2) This next topic touches on something I forgot to mention in my first post.. Which is that it's REALLY EASY to lose your way in a rain forest. I discovered this my first day in the field after I made a short detour to a nearby stream to get a rock for one of our traps.. As soon as I had turned a couple of times, I realized that I didn't know which way was which - all the forest looked the same! Luckily a friend was nearby and led me back to my group, but it was a good first lesson for me.
Building on that, last week someone in my group got lost in the rainforest for realz.. It was funny at first because the person in question is a pretty confident dude and generally good in the forest. Butt after over an hour of not hearing him, we all got pretty worried. Soon enough the prof was driving up and down the road honking his car horn super-loudly, and a bunch of students were yelling in unison to try to attract him to the road.. Still no luck. Eventually a last minute phone call (seconds before the lost person's phone died) reminding him that the sun sets in the west ended up saving the day..
Some reflections: We found him a little after 4:00 pm, but what if it had gotten dark sooner? This guy happened to be without a compass, without a knife, without food or water, and with only a dying cell phone.. With a tiny bit less luck, he'd just be chilling with the howler monkeys, jaguars, and mosquitos for the night!.. AAAH that'd be so bad. The whole situation makes me cringe and hopefully reminds you to not take nature lightly. And the crazy part is that he was just walking from 150 m into the forest to the nearby road (with flagging marking the way).. and ended up kilometers away! While my buddy made a few avoidable mistakes prior to getting lost, it's totally the kind of thing that could happen to anybody, so take note.. It's really true that the biggest dangers in a forest are not getting bit by an eyelash viper or eaten by a jaguar. Rather, it's things like getting lost, or falling & breaking something, or contracting malaria..

------

■ **To be done**:
**1.** Repeat word for word everything in the rainforest post from "Building on that, last" down to "saving the day..".
**2.** Name every animal mentioned in the rainforest post.
You won't need the data that follows this post to do anything here.

■ **Information supplied**:
------

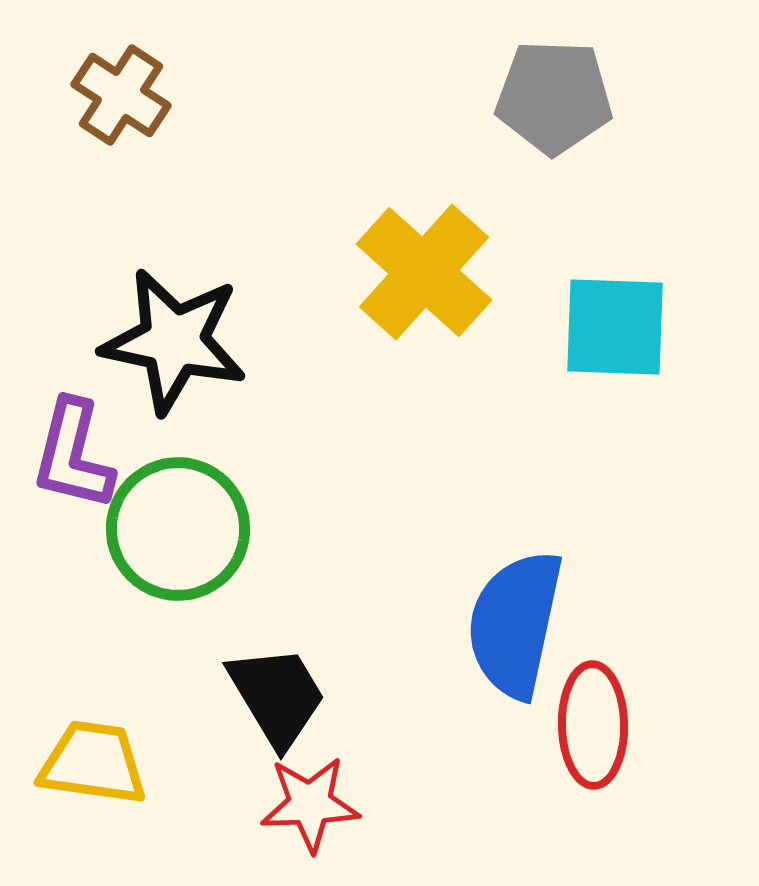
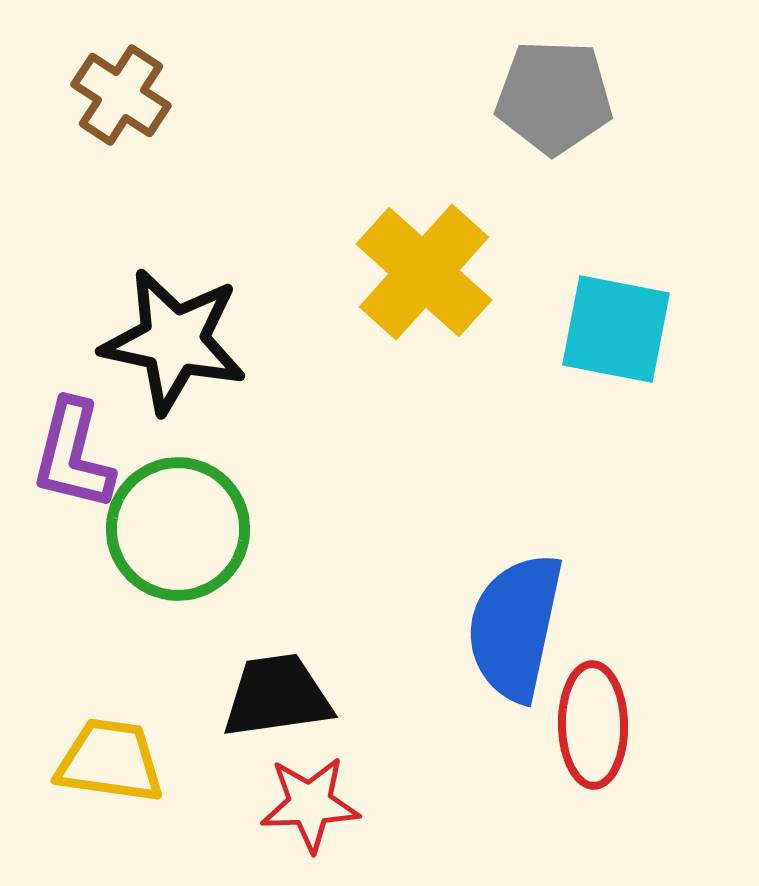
cyan square: moved 1 px right, 2 px down; rotated 9 degrees clockwise
blue semicircle: moved 3 px down
black trapezoid: rotated 67 degrees counterclockwise
yellow trapezoid: moved 17 px right, 2 px up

------

■ **Responses**:
**1.**
Building on that, last week someone in my group got lost in the rainforest for realz.. It was funny at first because the person in question is a pretty confident dude and generally good in the forest. Butt after over an hour of not hearing him, we all got pretty worried. Soon enough the prof was driving up and down the road honking his car horn super-loudly, and a bunch of students were yelling in unison to try to attract him to the road.. Still no luck. Eventually a last minute phone call (seconds before the lost person's phone died) reminding him that the sun sets in the west ended up saving the day..

**2.** howler monkeys, jaguars, mosquitos, eyelash viper